I have a slightly successful story where a lot of pharmacists that come to us are initially hesitant to outsource their payroll, and, for this particular client, very small, they only have maybe 10 or 12 employees. They didn’t think it was necessary. They thought they could handle it, and down the road, they were filing their own payroll tax returns and monthly payments or biweekly payments, and they got behind. Their returns didn’t match. Things were a mess. That resulted in penalties that could’ve been avoided had they just outsourced the payroll and trusted a payroll service to keep them in compliance. They’re finally convinced, and they’ve transferred over to an outsourced payroll service now, and things are looking great. So hopefully they’ll avoid those penalties going forward.

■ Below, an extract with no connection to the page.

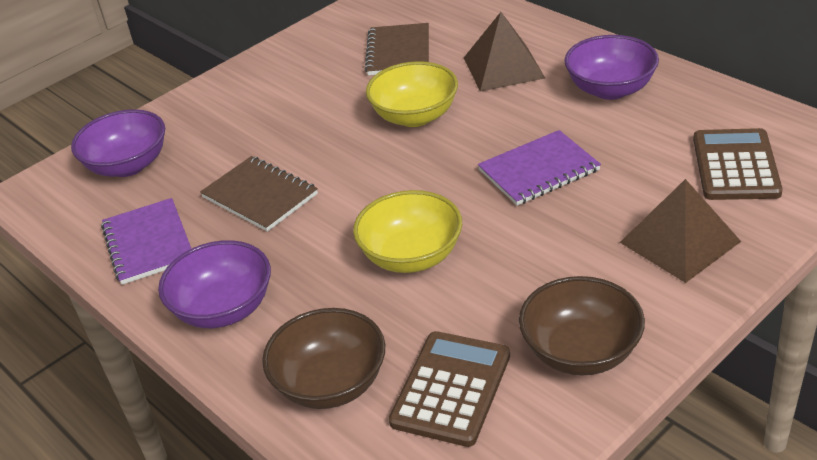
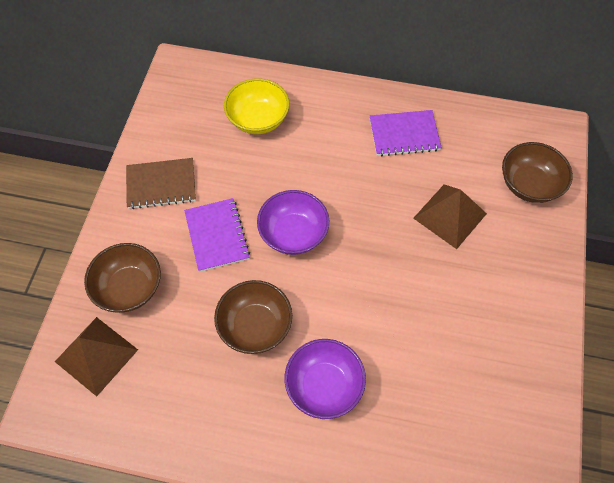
brown bowl: [262,308,385,409] [519,276,645,376] = 2 -> [84,243,161,313] [214,280,292,354] [502,142,573,203] = 3
brown calculator: [389,331,510,447] [693,128,783,200] = 2 -> none = 0
brown notebook: [200,156,318,232] [365,23,429,75] = 2 -> [126,158,196,209] = 1
purple bowl: [71,109,165,177] [158,240,271,328] [565,35,659,100] = 3 -> [257,190,329,255] [284,339,366,419] = 2
yellow bowl: [353,190,462,273] [366,61,458,127] = 2 -> [224,78,289,134] = 1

I think a lot of what happens is people are doing the right thing. They’re trying to keep things very lean, their expenses, so they’re trying not to pay extra to have someone help them with these tasks, but what they don’t realize is they’re actually, in most cases that we see, they end up spending more money doing it themselves because of errors that are made, penalties like Katie mentioned, that they would have been cheaper to have just paid to have, for some of these services, to have someone help them with.